The Hamilton-Jacobi-Bellman (HJB) equation serves as the necessary and sufficient condition for the optimal solution to the continuous-time (CT) optimal control problem (OCP). Compared with the infinite-horizon HJB equation, the solving of the finite-horizon (FH) HJB equation has been a long-standing challenge, because the partial time derivative of the value function is involved as an additional unknown term. To address this problem, this study first-time bridges the link between the partial time derivative and the terminal-time utility function, and thus it facilitates the use of the policy iteration (PI) technique to solve the CT FH OCPs. Based on this key finding, the FH approximate dynamic programming (ADP) algorithm is proposed leveraging an actor-critic framework. It is shown that the algorithm exhibits important properties in terms of convergence and optimality.
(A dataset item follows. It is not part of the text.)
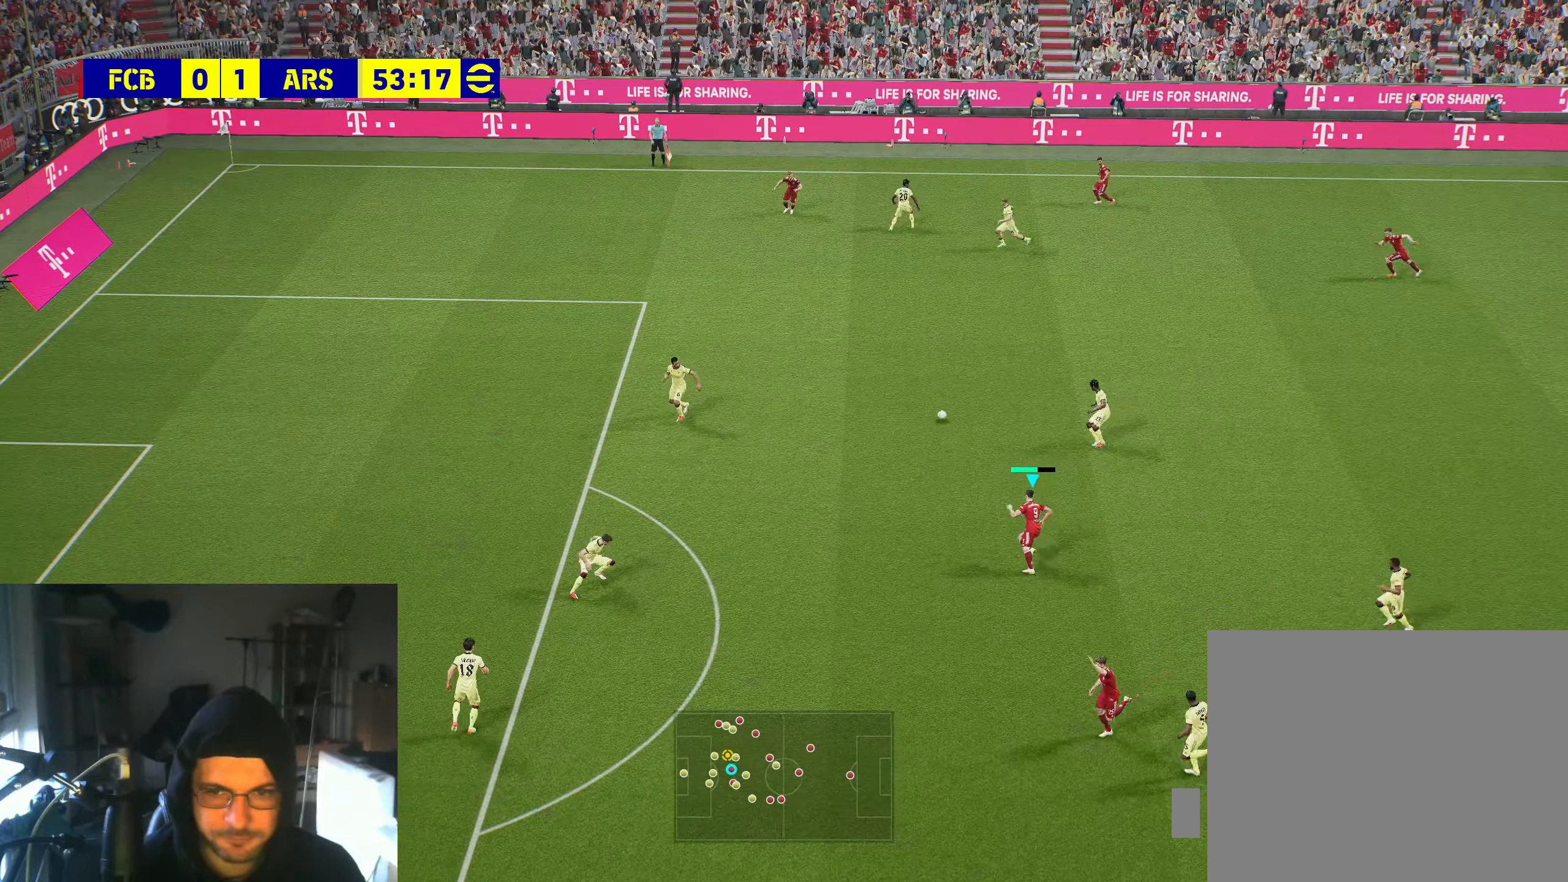
{"buttons": ["A"], "left_stick": "down-left", "right_stick": "center", "events": [[167, "R2", "up"], [217, "left_stick", "down-left"], [417, "A", "down"]]}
Rather importantly, with the use of multilayer neural networks (NNs) in the actor-critic architecture, the algorithm is suitable for CT FH OCPs toward more general nonlinear and complex systems. Finally, the effectiveness of the proposed algorithm is demonstrated by conducting a series of simulations on both a linear quadratic regulator (LQR) problem and a nonlinear vehicle tracking problem.
哈密顿 - 雅可比 - 贝尔曼(HJB)方程是连续时间(CT)最优控制问题(OCP)最优解的充要条件。与无限时域HJB方程相比,有限时域(FH)HJB方程的求解一直是一个长期存在的挑战,因为价值函数的偏时间导数作为一个额外的未知项被涉及。为了解决这个问题,本研究首次在偏时间导数和终端时间效用函数之间建立了联系,从而便于使用策略迭代(PI)技术来求解CT FH OCP。基于这一关键发现,利用演员 - 评论家框架提出了FH近似动态规划(ADP)算法。结果表明,该算法在收敛性和最优性方面具有重要性质。更重要的是,通过在演员 - 评论家架构中使用多层神经网络(NN),该算法适用于更一般的非线性和复杂系统的CT FH OCP。最后,通过对线性二次调节器(LQR)问题和非线性车辆跟踪问题进行一系列仿真,验证了所提算法的有效性。